[Stored data]

□ □ □ □ □ □ □

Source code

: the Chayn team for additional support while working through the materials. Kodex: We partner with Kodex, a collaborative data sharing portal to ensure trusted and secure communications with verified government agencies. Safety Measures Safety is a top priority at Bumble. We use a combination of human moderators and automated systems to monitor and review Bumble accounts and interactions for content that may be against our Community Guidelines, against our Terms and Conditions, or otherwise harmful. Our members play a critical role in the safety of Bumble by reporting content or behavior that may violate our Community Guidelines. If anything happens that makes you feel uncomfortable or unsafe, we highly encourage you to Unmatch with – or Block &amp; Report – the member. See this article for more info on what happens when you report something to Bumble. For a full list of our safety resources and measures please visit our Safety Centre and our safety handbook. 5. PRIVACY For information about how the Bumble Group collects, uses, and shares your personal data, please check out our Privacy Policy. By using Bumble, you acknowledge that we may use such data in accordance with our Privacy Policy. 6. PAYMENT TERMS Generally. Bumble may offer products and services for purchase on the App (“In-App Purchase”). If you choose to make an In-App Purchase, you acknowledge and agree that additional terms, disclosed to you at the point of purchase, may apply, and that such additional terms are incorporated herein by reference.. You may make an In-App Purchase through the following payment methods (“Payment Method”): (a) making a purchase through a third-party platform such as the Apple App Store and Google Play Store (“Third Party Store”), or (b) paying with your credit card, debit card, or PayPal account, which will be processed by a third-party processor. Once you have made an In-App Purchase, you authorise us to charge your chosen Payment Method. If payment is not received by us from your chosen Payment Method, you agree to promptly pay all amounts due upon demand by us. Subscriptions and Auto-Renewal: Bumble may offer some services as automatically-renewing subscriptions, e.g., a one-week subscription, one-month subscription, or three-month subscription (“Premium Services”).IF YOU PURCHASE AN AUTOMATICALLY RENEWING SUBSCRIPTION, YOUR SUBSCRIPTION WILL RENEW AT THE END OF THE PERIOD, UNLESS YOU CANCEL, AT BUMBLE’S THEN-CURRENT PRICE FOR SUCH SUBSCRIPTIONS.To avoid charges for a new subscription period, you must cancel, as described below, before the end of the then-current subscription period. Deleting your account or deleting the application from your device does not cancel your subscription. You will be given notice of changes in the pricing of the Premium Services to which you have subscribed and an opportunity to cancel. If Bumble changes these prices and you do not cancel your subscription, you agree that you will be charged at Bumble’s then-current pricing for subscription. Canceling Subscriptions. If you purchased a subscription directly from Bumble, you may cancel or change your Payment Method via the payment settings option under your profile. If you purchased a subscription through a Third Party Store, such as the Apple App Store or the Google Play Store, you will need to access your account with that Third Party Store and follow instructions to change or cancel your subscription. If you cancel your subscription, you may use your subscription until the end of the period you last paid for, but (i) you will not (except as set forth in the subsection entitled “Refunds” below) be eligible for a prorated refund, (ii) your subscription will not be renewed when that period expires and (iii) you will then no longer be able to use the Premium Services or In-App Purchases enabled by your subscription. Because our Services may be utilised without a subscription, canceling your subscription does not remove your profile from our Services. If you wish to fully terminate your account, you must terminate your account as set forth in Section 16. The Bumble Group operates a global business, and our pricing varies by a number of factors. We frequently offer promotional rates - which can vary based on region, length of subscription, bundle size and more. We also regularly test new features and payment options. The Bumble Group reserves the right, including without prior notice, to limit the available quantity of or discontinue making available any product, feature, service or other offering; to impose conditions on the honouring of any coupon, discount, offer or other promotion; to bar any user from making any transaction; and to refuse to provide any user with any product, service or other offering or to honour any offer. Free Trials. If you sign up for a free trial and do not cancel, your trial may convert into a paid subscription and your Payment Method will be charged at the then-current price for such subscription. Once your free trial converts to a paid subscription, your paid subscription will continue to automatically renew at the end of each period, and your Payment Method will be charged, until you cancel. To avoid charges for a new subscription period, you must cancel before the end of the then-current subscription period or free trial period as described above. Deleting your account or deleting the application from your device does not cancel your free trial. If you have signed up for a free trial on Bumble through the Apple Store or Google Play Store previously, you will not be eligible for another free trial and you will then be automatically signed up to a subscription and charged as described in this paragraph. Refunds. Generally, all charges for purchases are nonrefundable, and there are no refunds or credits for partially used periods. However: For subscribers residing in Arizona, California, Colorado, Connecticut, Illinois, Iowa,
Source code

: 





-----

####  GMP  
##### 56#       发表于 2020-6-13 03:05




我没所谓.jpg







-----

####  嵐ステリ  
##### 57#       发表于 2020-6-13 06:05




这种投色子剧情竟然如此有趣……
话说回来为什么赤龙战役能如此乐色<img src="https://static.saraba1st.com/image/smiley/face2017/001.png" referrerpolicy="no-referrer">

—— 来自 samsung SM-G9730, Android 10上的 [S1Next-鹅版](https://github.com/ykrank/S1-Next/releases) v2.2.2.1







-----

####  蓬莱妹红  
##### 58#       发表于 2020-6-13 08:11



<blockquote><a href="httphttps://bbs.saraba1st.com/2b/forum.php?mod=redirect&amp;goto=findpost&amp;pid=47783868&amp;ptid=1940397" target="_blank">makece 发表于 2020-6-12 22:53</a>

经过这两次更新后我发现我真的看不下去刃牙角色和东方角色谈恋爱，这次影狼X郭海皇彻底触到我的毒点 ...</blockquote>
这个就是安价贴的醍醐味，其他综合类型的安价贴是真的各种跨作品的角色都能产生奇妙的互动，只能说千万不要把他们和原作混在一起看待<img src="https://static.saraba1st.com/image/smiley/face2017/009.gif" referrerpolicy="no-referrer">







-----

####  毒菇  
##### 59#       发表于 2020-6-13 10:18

□ □ □ □ □ □ □

■ Exercise directions ■
Restate the records above verbatim, omitting no line.

■ Solution for this problem ■
Source code

: the Chayn team for additional support while working through the materials. Kodex: We partner with Kodex, a collaborative data sharing portal to ensure trusted and secure communications with verified government agencies. Safety Measures Safety is a top priority at Bumble. We use a combination of human moderators and automated systems to monitor and review Bumble accounts and interactions for content that may be against our Community Guidelines, against our Terms and Conditions, or otherwise harmful. Our members play a critical role in the safety of Bumble by reporting content or behavior that may violate our Community Guidelines. If anything happens that makes you feel uncomfortable or unsafe, we highly encourage you to Unmatch with – or Block &amp; Report – the member. See this article for more info on what happens when you report something to Bumble. For a full list of our safety resources and measures please visit our Safety Centre and our safety handbook. 5. PRIVACY For information about how the Bumble Group collects, uses, and shares your personal data, please check out our Privacy Policy. By using Bumble, you acknowledge that we may use such data in accordance with our Privacy Policy. 6. PAYMENT TERMS Generally. Bumble may offer products and services for purchase on the App (“In-App Purchase”). If you choose to make an In-App Purchase, you acknowledge and agree that additional terms, disclosed to you at the point of purchase, may apply, and that such additional terms are incorporated herein by reference.. You may make an In-App Purchase through the following payment methods (“Payment Method”): (a) making a purchase through a third-party platform such as the Apple App Store and Google Play Store (“Third Party Store”), or (b) paying with your credit card, debit card, or PayPal account, which will be processed by a third-party processor. Once you have made an In-App Purchase, you authorise us to charge your chosen Payment Method. If payment is not received by us from your chosen Payment Method, you agree to promptly pay all amounts due upon demand by us. Subscriptions and Auto-Renewal: Bumble may offer some services as automatically-renewing subscriptions, e.g., a one-week subscription, one-month subscription, or three-month subscription (“Premium Services”).IF YOU PURCHASE AN AUTOMATICALLY RENEWING SUBSCRIPTION, YOUR SUBSCRIPTION WILL RENEW AT THE END OF THE PERIOD, UNLESS YOU CANCEL, AT BUMBLE’S THEN-CURRENT PRICE FOR SUCH SUBSCRIPTIONS.To avoid charges for a new subscription period, you must cancel, as described below, before the end of the then-current subscription period. Deleting your account or deleting the application from your device does not cancel your subscription. You will be given notice of changes in the pricing of the Premium Services to which you have subscribed and an opportunity to cancel. If Bumble changes these prices and you do not cancel your subscription, you agree that you will be charged at Bumble’s then-current pricing for subscription. Canceling Subscriptions. If you purchased a subscription directly from Bumble, you may cancel or change your Payment Method via the payment settings option under your profile. If you purchased a subscription through a Third Party Store, such as the Apple App Store or the Google Play Store, you will need to access your account with that Third Party Store and follow instructions to change or cancel your subscription. If you cancel your subscription, you may use your subscription until the end of the period you last paid for, but (i) you will not (except as set forth in the subsection entitled “Refunds” below) be eligible for a prorated refund, (ii) your subscription will not be renewed when that period expires and (iii) you will then no longer be able to use the Premium Services or In-App Purchases enabled by your subscription. Because our Services may be utilised without a subscription, canceling your subscription does not remove your profile from our Services. If you wish to fully terminate your account, you must terminate your account as set forth in Section 16. The Bumble Group operates a global business, and our pricing varies by a number of factors. We frequently offer promotional rates - which can vary based on region, length of subscription, bundle size and more. We also regularly test new features and payment options. The Bumble Group reserves the right, including without prior notice, to limit the available quantity of or discontinue making available any product, feature, service or other offering; to impose conditions on the honouring of any coupon, discount, offer or other promotion; to bar any user from making any transaction; and to refuse to provide any user with any product, service or other offering or to honour any offer. Free Trials. If you sign up for a free trial and do not cancel, your trial may convert into a paid subscription and your Payment Method will be charged at the then-current price for such subscription. Once your free trial converts to a paid subscription, your paid subscription will continue to automatically renew at the end of each period, and your Payment Method will be charged, until you cancel. To avoid charges for a new subscription period, you must cancel before the end of the then-current subscription period or free trial period as described above. Deleting your account or deleting the application from your device does not cancel your free trial. If you have signed up for a free trial on Bumble through the Apple Store or Google Play Store previously, you will not be eligible for another free trial and you will then be automatically signed up to a subscription and charged as described in this paragraph. Refunds. Generally, all charges for purchases are nonrefundable, and there are no refunds or credits for partially used periods. However: For subscribers residing in Arizona, California, Colorado, Connecticut, Illinois, Iowa,
Source code

: 





-----

####  GMP  
##### 56#       发表于 2020-6-13 03:05




我没所谓.jpg







-----

####  嵐ステリ  
##### 57#       发表于 2020-6-13 06:05




这种投色子剧情竟然如此有趣……
话说回来为什么赤龙战役能如此乐色<img src="https://static.saraba1st.com/image/smiley/face2017/001.png" referrerpolicy="no-referrer">

—— 来自 samsung SM-G9730, Android 10上的 [S1Next-鹅版](https://github.com/ykrank/S1-Next/releases) v2.2.2.1







-----

####  蓬莱妹红  
##### 58#       发表于 2020-6-13 08:11



<blockquote><a href="httphttps://bbs.saraba1st.com/2b/forum.php?mod=redirect&amp;goto=findpost&amp;pid=47783868&amp;ptid=1940397" target="_blank">makece 发表于 2020-6-12 22:53</a>

经过这两次更新后我发现我真的看不下去刃牙角色和东方角色谈恋爱，这次影狼X郭海皇彻底触到我的毒点 ...</blockquote>
这个就是安价贴的醍醐味，其他综合类型的安价贴是真的各种跨作品的角色都能产生奇妙的互动，只能说千万不要把他们和原作混在一起看待<img src="https://static.saraba1st.com/image/smiley/face2017/009.gif" referrerpolicy="no-referrer">







-----

####  毒菇  
##### 59#       发表于 2020-6-13 10:18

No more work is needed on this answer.